Question
the following transactions apply to ozark sales for year 1: 1. The business was started when the company received $49,500 from the issue of common
the following transactions apply to ozark sales for year 1:
1. The business was started when the company received $49,500 from the issue of common stock.
2. Purchased equipment inventory of $176,000 on account.
3. Sold equipment for $202,000 cash(not including sales tax). Sales tax of 7 percent is collected when the merchandise is sold. The merchandise had a cost of $127,000.
4. Provided a six-month warranty on the equipment sold. Based on industry estimates, the warranty claims would amount to 3 percent of sales.
5. Paid the sales tax to the state agency on $152,000 of sales.
6. On September 1, Year 1, borrowed $21,500 from the local bank. The note had a 5 percent interest rate and matured on March 1, Year 2.
7. Paid $5,800 for warranty repairs during the year.

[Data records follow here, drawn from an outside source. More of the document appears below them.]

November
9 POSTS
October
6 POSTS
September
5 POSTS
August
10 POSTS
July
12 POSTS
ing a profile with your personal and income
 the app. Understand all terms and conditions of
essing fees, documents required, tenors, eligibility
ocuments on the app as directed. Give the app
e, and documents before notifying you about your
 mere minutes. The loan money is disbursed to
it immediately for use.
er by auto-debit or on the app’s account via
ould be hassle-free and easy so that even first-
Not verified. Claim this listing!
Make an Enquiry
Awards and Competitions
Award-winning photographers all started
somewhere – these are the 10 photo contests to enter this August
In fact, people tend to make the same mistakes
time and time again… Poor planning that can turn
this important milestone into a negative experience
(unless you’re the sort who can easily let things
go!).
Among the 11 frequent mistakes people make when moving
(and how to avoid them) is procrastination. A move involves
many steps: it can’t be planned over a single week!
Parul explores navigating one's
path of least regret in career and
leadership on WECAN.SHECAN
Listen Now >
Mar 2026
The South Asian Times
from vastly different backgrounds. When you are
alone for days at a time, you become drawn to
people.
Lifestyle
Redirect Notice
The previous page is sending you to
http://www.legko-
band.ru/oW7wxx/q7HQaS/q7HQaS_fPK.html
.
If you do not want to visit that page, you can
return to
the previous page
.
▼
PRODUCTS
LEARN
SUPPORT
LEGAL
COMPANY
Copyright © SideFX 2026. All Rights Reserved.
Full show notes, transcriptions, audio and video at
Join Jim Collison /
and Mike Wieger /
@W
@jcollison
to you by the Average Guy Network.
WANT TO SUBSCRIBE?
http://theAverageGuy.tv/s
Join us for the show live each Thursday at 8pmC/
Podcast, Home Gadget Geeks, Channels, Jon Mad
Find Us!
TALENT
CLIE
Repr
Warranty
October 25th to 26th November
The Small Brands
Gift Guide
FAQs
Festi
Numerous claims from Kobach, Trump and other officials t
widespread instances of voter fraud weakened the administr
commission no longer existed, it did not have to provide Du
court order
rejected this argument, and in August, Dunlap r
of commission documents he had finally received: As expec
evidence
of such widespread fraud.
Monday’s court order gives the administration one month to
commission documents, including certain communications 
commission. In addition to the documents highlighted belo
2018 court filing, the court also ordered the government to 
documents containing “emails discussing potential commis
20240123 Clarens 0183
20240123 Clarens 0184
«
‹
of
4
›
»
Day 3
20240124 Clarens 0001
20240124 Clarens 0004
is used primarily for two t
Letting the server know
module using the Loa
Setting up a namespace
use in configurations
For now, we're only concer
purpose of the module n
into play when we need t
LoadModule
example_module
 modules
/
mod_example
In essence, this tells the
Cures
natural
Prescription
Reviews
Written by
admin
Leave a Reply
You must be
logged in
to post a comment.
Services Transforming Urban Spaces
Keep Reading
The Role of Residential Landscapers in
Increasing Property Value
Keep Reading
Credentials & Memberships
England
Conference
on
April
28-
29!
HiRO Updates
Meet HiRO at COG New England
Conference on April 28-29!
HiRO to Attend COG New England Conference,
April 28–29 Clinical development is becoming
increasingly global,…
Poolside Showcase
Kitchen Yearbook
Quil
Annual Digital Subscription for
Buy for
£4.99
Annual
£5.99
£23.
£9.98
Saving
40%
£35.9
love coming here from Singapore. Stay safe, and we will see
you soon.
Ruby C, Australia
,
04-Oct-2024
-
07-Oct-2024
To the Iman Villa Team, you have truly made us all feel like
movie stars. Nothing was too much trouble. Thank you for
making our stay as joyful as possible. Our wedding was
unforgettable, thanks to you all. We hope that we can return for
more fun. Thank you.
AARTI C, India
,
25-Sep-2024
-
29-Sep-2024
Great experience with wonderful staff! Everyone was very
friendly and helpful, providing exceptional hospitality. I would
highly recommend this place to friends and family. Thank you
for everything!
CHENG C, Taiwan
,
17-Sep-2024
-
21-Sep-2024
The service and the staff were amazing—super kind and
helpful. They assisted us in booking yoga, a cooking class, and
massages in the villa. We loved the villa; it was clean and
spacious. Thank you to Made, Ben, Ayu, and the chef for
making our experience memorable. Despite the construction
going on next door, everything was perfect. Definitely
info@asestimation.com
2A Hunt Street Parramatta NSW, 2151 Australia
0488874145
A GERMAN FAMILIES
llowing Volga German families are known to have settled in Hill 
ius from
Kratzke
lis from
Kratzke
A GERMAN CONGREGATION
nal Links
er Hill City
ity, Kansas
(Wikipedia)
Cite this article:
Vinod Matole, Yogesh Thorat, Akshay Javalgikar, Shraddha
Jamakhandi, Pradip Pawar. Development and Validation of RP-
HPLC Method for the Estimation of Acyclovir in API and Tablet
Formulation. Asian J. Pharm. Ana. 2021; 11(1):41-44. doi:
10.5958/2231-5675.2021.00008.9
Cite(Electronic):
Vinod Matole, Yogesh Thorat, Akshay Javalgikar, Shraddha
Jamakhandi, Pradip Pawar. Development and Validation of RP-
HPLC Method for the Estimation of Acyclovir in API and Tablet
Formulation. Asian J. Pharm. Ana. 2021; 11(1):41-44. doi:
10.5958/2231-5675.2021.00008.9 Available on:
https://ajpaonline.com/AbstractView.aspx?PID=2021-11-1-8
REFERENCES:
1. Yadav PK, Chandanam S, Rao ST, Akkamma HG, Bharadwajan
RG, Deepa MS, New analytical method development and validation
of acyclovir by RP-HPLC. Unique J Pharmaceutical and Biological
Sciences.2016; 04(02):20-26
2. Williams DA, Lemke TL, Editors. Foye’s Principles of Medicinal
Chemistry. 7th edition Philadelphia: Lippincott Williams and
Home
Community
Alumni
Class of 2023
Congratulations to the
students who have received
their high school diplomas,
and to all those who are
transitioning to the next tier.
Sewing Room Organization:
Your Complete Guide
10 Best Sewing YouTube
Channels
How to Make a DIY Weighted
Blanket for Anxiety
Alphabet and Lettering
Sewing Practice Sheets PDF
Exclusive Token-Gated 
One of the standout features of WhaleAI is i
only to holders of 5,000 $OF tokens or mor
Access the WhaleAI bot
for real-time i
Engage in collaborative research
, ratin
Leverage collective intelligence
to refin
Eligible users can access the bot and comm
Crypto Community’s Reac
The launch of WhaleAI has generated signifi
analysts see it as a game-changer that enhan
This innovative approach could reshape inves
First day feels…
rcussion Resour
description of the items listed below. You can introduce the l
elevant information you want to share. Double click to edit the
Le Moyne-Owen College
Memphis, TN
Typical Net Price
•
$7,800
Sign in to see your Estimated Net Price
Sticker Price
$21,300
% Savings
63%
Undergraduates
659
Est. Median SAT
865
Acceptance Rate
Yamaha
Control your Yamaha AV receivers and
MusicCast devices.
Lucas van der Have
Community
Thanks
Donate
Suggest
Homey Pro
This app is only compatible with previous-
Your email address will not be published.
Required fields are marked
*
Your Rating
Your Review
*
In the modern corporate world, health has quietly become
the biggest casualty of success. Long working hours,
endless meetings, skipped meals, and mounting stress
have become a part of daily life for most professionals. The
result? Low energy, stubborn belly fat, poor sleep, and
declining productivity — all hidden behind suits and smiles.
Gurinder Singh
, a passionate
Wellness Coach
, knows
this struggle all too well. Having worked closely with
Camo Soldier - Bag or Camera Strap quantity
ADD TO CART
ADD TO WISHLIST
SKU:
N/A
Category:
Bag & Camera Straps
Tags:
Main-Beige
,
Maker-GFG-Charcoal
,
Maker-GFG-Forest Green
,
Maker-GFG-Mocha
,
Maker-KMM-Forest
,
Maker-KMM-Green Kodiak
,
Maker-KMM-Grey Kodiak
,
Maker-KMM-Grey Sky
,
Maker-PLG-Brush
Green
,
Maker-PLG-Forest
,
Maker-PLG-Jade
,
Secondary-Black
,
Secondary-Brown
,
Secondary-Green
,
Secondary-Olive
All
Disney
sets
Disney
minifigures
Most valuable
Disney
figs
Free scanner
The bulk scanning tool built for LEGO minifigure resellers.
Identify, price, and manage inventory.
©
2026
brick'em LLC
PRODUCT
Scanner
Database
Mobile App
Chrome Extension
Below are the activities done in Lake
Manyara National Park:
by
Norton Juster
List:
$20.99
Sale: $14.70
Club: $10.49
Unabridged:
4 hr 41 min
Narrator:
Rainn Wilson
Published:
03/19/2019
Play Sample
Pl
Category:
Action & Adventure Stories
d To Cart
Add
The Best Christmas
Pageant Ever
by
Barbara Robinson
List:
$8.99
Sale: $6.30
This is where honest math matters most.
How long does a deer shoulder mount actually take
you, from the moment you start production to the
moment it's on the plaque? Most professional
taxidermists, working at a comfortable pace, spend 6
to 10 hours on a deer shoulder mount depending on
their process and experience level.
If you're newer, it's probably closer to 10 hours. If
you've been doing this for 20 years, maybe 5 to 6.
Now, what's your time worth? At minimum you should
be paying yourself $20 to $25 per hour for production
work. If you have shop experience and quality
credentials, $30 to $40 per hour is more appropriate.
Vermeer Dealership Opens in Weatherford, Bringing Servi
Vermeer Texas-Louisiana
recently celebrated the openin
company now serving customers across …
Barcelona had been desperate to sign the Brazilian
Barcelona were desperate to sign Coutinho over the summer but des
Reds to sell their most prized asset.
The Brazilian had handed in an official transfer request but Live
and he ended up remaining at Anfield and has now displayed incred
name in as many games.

8. Paid operating expenses of $55,500 for the year.
9. Paid $124,000 of accounts payable
10. Recorded accrued interest on the note issued in transaction no. 6.
Required:
a. Record the given transactions in a horizontal statements model.
b. Prepare the income statement, balance sheet, and statement of cash flows for Year 1
c. What is the total amount of current liabilities at December 31, Year 1?